Jim Duffy lauds Morton after they stun Hamilton
Morton boss Jim Duffy claimed his team were a class apart from Hamilton after they knocked their Premiership opponents out of the Betfred Cup.
Morton boss Jim Duffy claimed his team were a class apart from Hamilton after they knocked their Premiership opponents out of the Betfred Cup.
The Championship club bounced back from Dougie Imrie's early penalty - after Lee Kilday's clumsy barge on the former Morton man - and deservedly sealed a 2-1 win thanks to two excellent strikes in four second-half minutes.
Ross Forbes curled a free-kick into the top corner from 25 yards before Jai Quitongo volleyed home after Michael Devlin failed to cut out Forbes' long pass.
Duffy said: "We were different class, by far the better team throughout the 90 minutes. It would have been a travesty if a very controversial decision stopped us getting into the next round.
"Fair play to the players they regrouped and but for terrific goalkeeping and a bit of misfortune we would have been ahead in the first half.
"They were two fantastic goals. The free-kick was right pout the top drawer and Jai's finish was great again, it was a great ball in behind by Ross."
Quitongo, son of former Accies winger Jose, was at the Hamilton youth academy as a boy and he shone on his return.
Duffy said: "He's 18 years of age and he's got talent. He's raw and he's unpredictable at times. He can put a smile on your face and he can put a frown on your face. But at the moment he is putting on plenty of smiles. He's got pace, he's strong and he has scored three goals already this season."

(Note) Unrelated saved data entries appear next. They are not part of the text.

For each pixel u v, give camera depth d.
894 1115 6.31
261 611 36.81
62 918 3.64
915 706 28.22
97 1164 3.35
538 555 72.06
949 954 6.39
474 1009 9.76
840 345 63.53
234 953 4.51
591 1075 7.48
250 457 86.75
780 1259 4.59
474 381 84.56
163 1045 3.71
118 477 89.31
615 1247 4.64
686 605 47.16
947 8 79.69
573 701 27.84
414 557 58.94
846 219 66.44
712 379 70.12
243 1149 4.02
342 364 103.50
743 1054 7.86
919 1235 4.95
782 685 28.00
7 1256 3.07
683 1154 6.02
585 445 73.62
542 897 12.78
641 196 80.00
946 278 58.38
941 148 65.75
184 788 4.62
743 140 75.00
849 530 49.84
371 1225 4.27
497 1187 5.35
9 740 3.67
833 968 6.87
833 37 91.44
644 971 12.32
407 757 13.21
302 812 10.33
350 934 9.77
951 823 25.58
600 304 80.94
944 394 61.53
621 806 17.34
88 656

Hamilton boss Martin Canning did not disagree with Duffy's overall assessment.
"They deserved to win the game," he said. "We started well and go 1-0 up and I don't know if the mentality was we had done enough. Morton stuck to it and the frustrating thing is we got done by stuff we spoke about on Monday.
"We know a ball over the top, Jai Quitongo is a threat, and he was through three one-on-ones, which is unacceptable to defend like that at our level.
"Too many players had an off night and if your two centre-backs defend as poorly as that, you can't win games."